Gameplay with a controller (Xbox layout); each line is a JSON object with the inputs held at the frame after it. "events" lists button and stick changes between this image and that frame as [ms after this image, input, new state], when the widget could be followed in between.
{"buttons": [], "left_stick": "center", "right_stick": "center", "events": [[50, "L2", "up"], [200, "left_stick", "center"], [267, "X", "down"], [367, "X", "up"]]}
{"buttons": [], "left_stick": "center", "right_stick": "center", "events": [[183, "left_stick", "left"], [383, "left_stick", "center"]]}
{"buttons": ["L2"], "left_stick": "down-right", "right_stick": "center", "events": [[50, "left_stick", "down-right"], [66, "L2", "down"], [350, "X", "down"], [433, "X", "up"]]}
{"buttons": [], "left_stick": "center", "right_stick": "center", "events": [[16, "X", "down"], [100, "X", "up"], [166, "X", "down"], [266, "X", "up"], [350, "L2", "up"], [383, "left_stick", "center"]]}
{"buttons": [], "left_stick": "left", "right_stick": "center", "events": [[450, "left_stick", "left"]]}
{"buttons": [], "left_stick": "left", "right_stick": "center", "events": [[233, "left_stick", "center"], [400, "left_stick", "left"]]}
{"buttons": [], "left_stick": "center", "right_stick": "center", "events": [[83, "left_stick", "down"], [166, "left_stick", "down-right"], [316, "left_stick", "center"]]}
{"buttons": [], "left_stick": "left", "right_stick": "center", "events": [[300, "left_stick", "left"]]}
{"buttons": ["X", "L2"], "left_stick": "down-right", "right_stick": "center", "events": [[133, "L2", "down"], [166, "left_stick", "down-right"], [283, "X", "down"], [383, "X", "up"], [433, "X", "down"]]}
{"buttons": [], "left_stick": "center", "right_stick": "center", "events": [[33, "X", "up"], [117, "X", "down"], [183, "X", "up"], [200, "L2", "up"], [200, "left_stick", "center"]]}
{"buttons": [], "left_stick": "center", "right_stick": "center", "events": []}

▬▬▬

--- Task to carry out ---
Would you copy out every line in the records that includes the string "down"?

--- Response to the task ---
{"buttons": [], "left_stick": "center", "right_stick": "center", "events": [[50, "L2", "up"], [200, "left_stick", "center"], [267, "X", "down"], [367, "X", "up"]]}
{"buttons": ["L2"], "left_stick": "down-right", "right_stick": "center", "events": [[50, "left_stick", "down-right"], [66, "L2", "down"], [350, "X", "down"], [433, "X", "up"]]}
{"buttons": [], "left_stick": "center", "right_stick": "center", "events": [[16, "X", "down"], [100, "X", "up"], [166, "X", "down"], [266, "X", "up"], [350, "L2", "up"], [383, "left_stick", "center"]]}
{"buttons": [], "left_stick": "center", "right_stick": "center", "events": [[83, "left_stick", "down"], [166, "left_stick", "down-right"], [316, "left_stick", "center"]]}
{"buttons": ["X", "L2"], "left_stick": "down-right", "right_stick": "center", "events": [[133, "L2", "down"], [166, "left_stick", "down-right"], [283, "X", "down"], [383, "X", "up"], [433, "X", "down"]]}
{"buttons": [], "left_stick": "center", "right_stick": "center", "events": [[33, "X", "up"], [117, "X", "down"], [183, "X", "up"], [200, "L2", "up"], [200, "left_stick", "center"]]}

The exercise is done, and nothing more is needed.